Well, the grassroots Nazarenes (along with lone Wesleyan moderator) are talking about the dating possibilities Here
I was thinking a small denomination like the Missionary Church is somewhat appealing. She has very similar looks to ours and her passion seems to be the same...why not add more our family.
As I was reading the first two paragraphs of this article, I was thinking in the back of my head, "I wonder if he is going to bring up United Methodists and call them the 'naughty girl that you pray your sons don't end up with'".You were much more kind than that.
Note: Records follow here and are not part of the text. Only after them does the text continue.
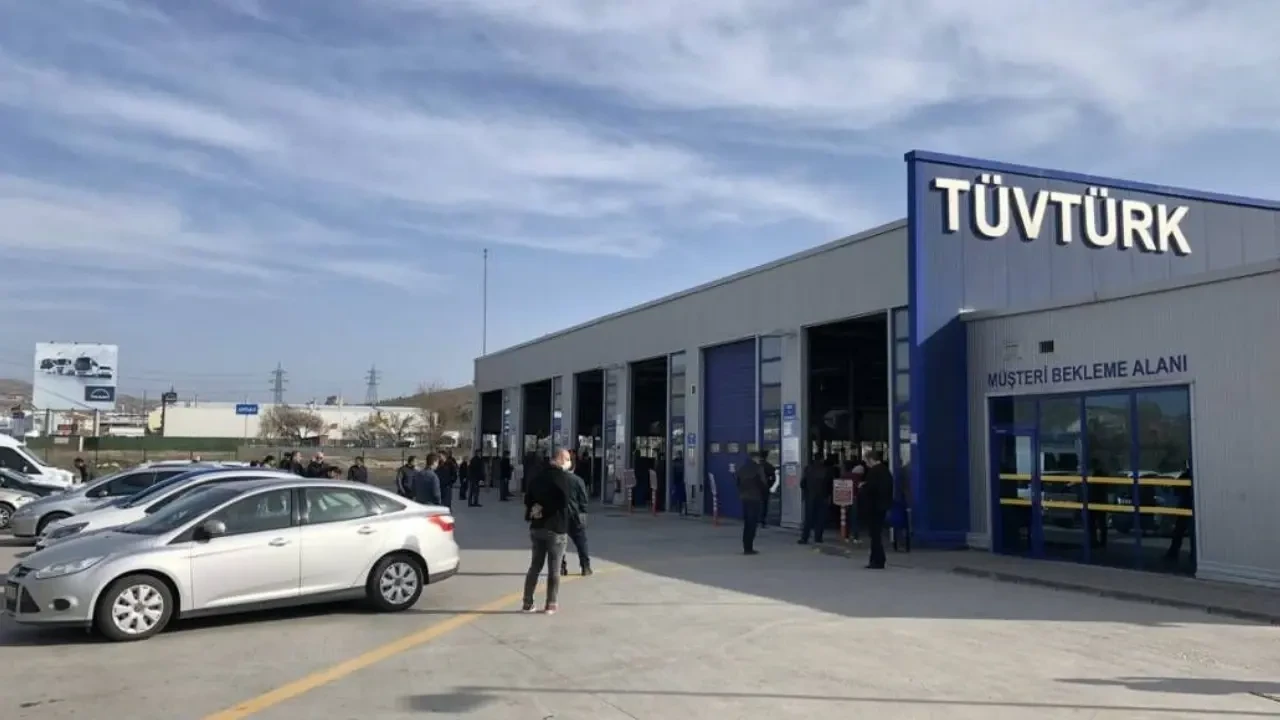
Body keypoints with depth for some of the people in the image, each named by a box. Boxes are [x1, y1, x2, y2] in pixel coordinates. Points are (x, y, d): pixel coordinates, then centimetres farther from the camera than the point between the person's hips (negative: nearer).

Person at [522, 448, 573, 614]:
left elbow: (527, 498, 9)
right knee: (554, 569, 4)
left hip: (537, 527, 5)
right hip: (557, 528, -5)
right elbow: (565, 501, -14)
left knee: (535, 566, 12)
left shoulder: (539, 476, 7)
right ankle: (551, 604, 5)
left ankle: (527, 603, 12)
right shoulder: (566, 478, -11)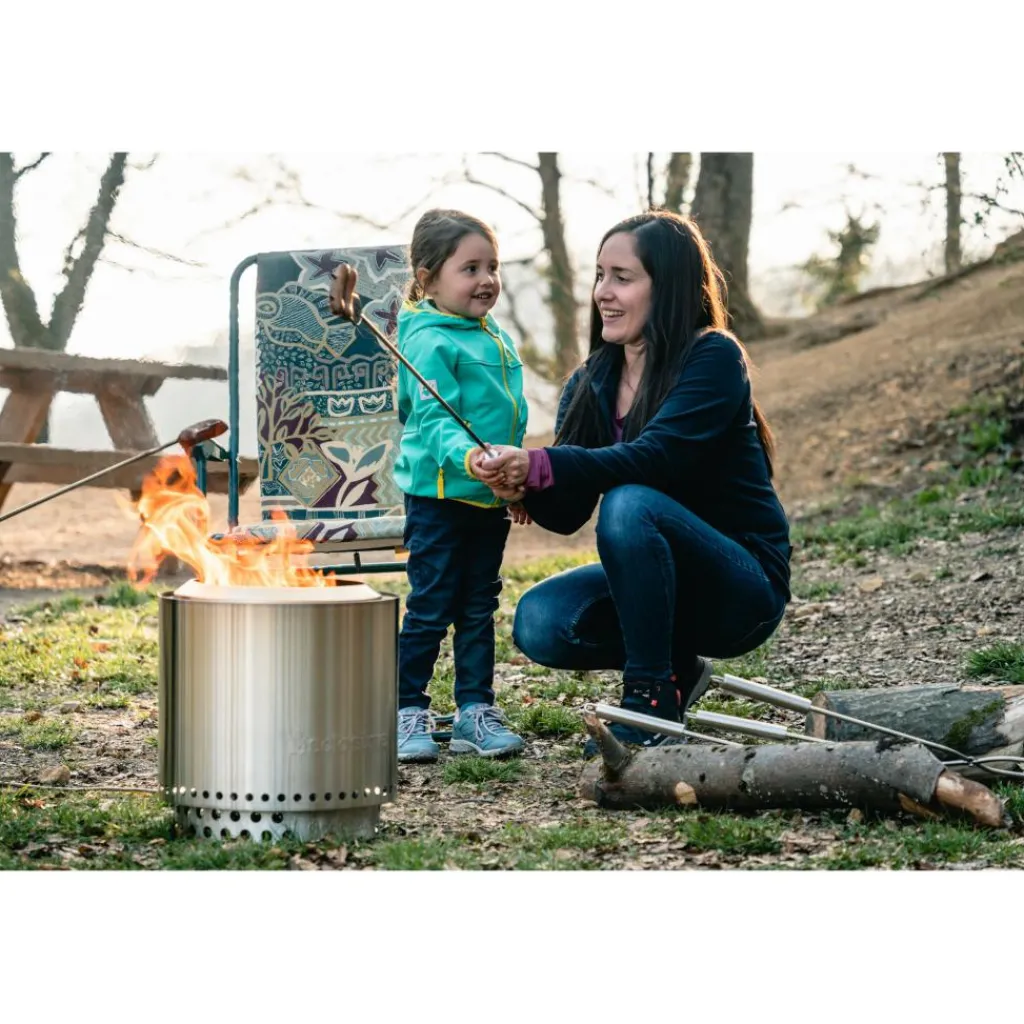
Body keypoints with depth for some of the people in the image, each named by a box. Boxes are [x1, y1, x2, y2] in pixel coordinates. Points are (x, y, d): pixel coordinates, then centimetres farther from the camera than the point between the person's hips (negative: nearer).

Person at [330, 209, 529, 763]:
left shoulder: (498, 340, 14)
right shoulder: (431, 343, -13)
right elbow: (435, 419, -23)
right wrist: (468, 457, -39)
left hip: (490, 500, 8)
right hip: (439, 495, -8)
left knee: (479, 608, 12)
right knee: (429, 608, -3)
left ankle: (475, 710, 19)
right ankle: (409, 713, 6)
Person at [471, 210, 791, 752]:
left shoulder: (714, 359, -15)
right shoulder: (591, 382, 4)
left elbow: (656, 457, -30)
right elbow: (567, 513, -3)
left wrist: (538, 467, -40)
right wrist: (522, 487, -27)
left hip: (745, 588, -7)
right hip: (655, 580, 7)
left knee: (629, 505, -33)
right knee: (538, 623, -20)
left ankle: (652, 700, -21)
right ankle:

I have no clue what kind of Nazarene's you are associating with but where I am, they are more like the Prom Queen that has already had two illegitimate children, one with a guy named Bubba (no last name). As for the Free Methodists, thats an easy answer. Their General Conference was this year and only 45 min away (Spring Arbor University...not Orlando Florida) and I had the opportunity to attend one of their rallies, and being the introvert that I am, I asked one of the "Bishops" this very question. His answer, "Probably not, neither of us would want to change our name." So there you have it. Now lets move on and never toy with this idea again.
As a student and graduate of a Free Methodist College in the 70's, I was disheartened in the direction that the denomination was taking. About the same time I was introduced to the Conservative Holiness Movement and was so impressed in what I found.30 years ago, I wonder if the Free Methodist, Nazarene and Wesleyan leaders would have ever guessed that their drift would have taken them as far as they have gone.
As a student at IWU, let me quote Malcom Ellis on church mergers: "Merging two (local congregations) church's is like putting two stray cats in a box." What do you think would happen? Local church mergers are messy, and do they really achieve much? What was the result of the merger of the Pilgrim Holiness and Wesleyan Methodist? I remember Dr. David Smith telling us the merger resulted in lower numbers after the dust settled. Instead of merging just aquire!